Dataset entries
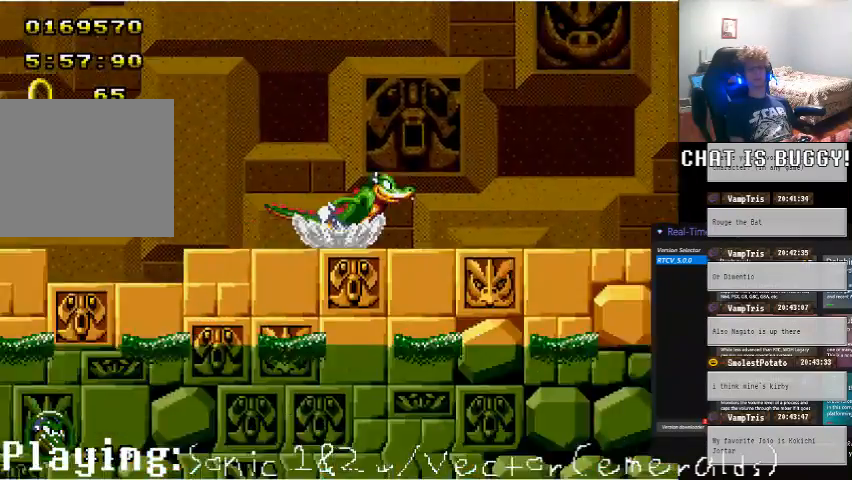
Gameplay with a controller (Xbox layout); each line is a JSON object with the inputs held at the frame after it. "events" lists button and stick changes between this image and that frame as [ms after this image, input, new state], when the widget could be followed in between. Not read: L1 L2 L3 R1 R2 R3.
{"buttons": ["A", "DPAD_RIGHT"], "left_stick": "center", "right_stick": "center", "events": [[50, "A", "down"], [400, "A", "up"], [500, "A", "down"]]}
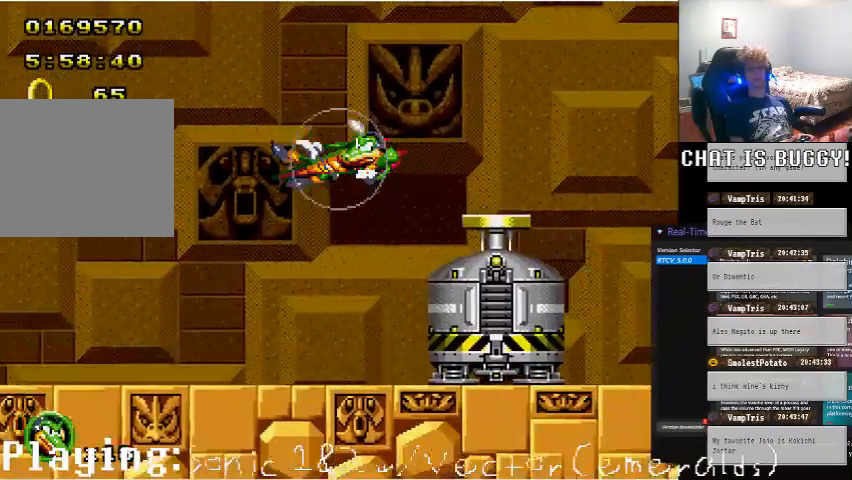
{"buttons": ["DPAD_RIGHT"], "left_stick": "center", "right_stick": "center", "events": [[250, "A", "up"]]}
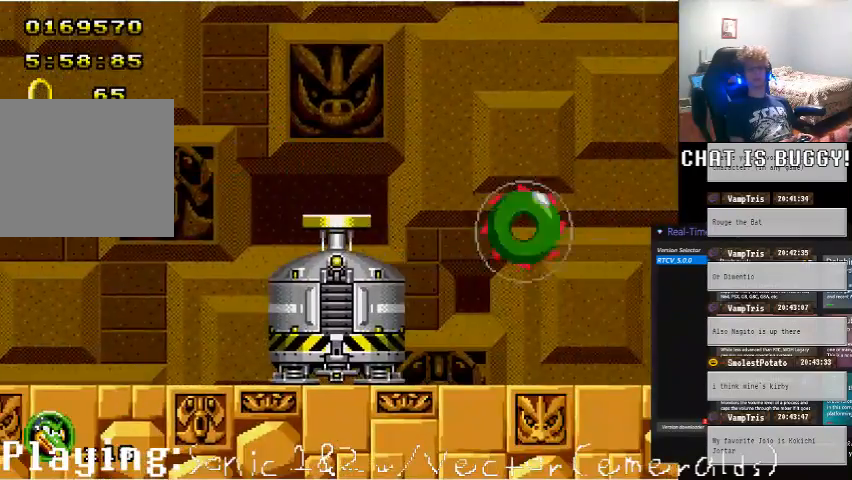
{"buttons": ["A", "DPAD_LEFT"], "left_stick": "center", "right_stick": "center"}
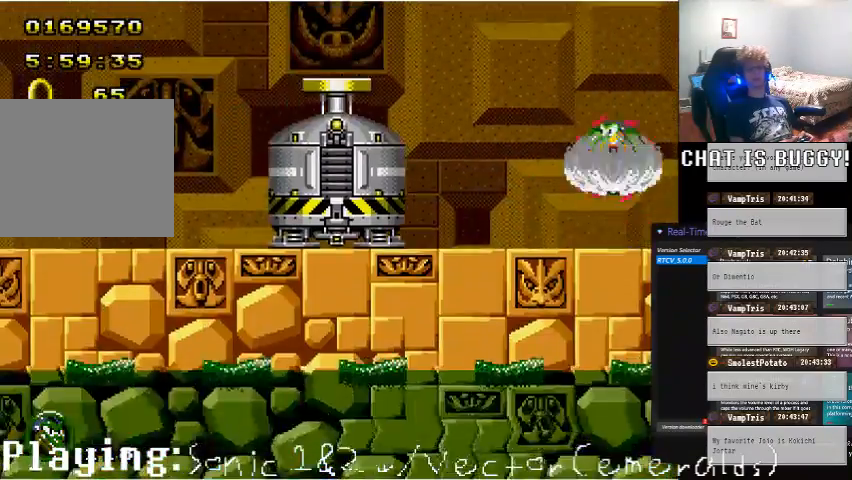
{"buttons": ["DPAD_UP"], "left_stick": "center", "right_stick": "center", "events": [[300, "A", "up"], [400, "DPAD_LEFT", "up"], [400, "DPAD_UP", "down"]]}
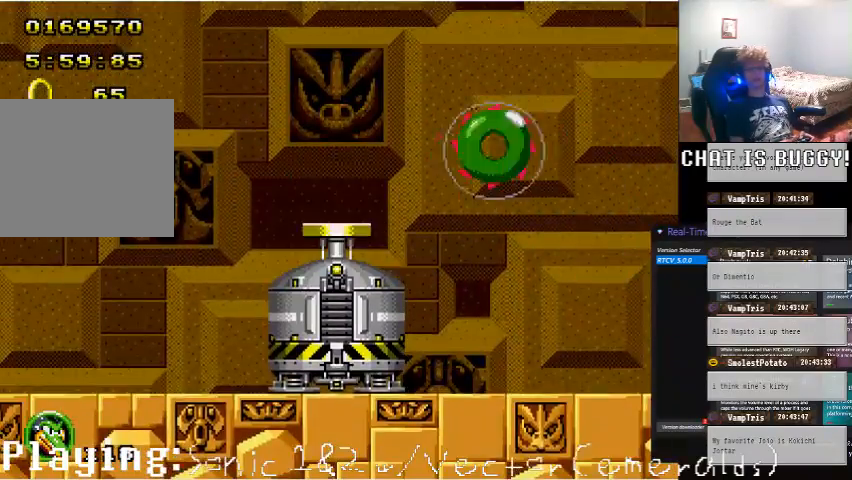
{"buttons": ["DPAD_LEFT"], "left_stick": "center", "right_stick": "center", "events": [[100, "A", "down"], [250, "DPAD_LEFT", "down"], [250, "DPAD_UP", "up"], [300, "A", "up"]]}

* * *

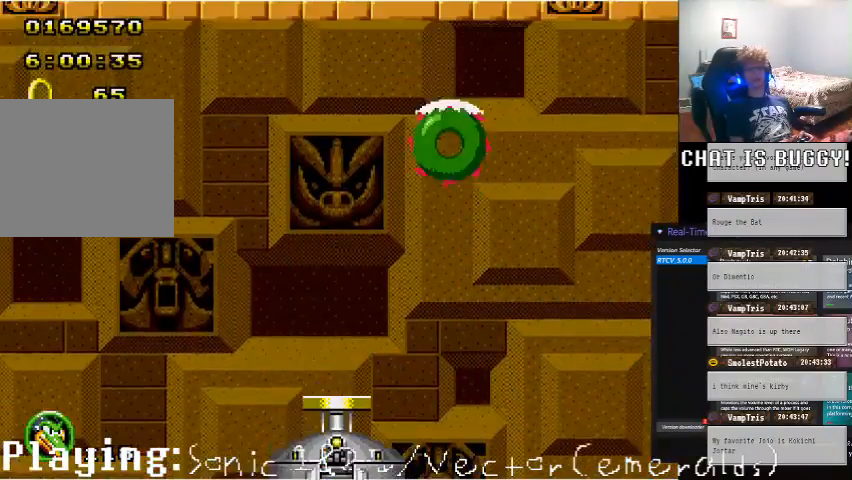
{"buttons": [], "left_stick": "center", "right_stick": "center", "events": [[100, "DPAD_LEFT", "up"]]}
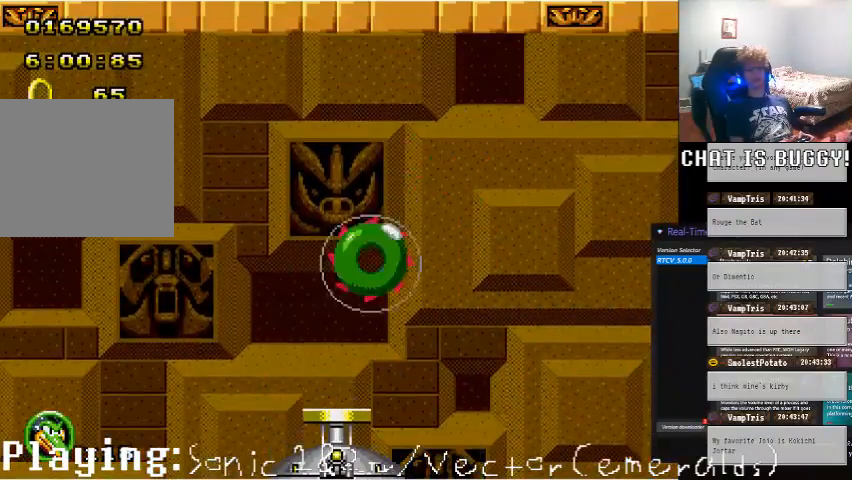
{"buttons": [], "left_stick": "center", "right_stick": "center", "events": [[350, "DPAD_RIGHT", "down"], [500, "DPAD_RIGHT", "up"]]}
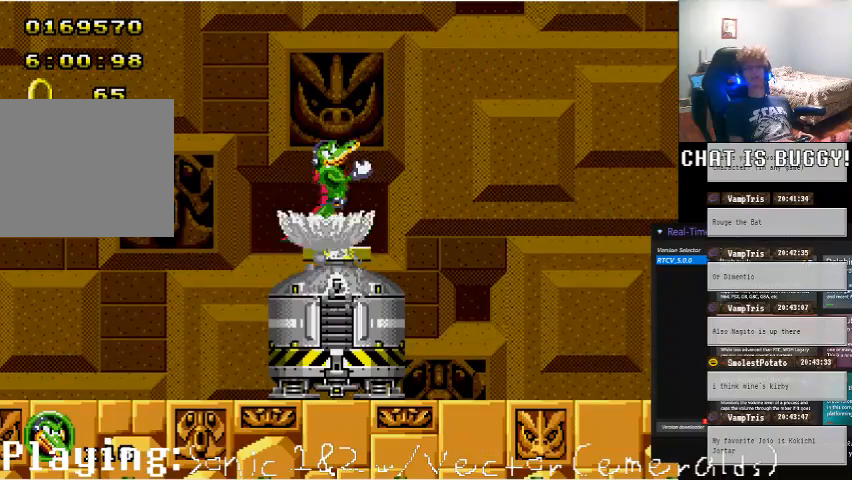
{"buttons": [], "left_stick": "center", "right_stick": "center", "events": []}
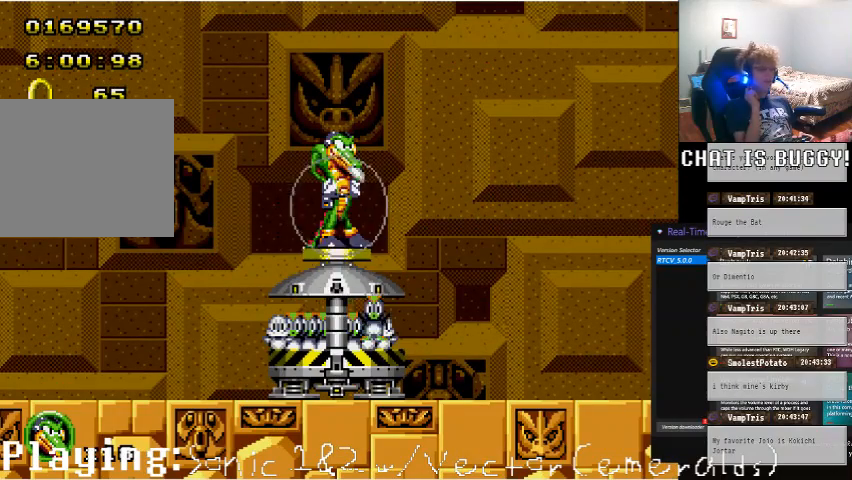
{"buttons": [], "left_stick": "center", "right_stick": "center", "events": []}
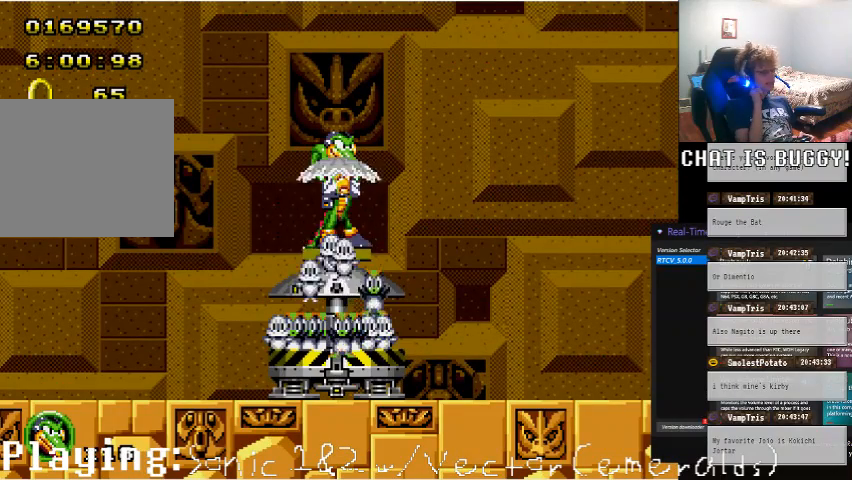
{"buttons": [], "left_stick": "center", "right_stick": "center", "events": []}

» What the exercise asks: Gather up every line in the data above that contains the word "down", copying each one.

» Answer section:
{"buttons": ["A", "DPAD_RIGHT"], "left_stick": "center", "right_stick": "center", "events": [[50, "A", "down"], [400, "A", "up"], [500, "A", "down"]]}
{"buttons": ["DPAD_UP"], "left_stick": "center", "right_stick": "center", "events": [[300, "A", "up"], [400, "DPAD_LEFT", "up"], [400, "DPAD_UP", "down"]]}
{"buttons": ["DPAD_LEFT"], "left_stick": "center", "right_stick": "center", "events": [[100, "A", "down"], [250, "DPAD_LEFT", "down"], [250, "DPAD_UP", "up"], [300, "A", "up"]]}
{"buttons": [], "left_stick": "center", "right_stick": "center", "events": [[350, "DPAD_RIGHT", "down"], [500, "DPAD_RIGHT", "up"]]}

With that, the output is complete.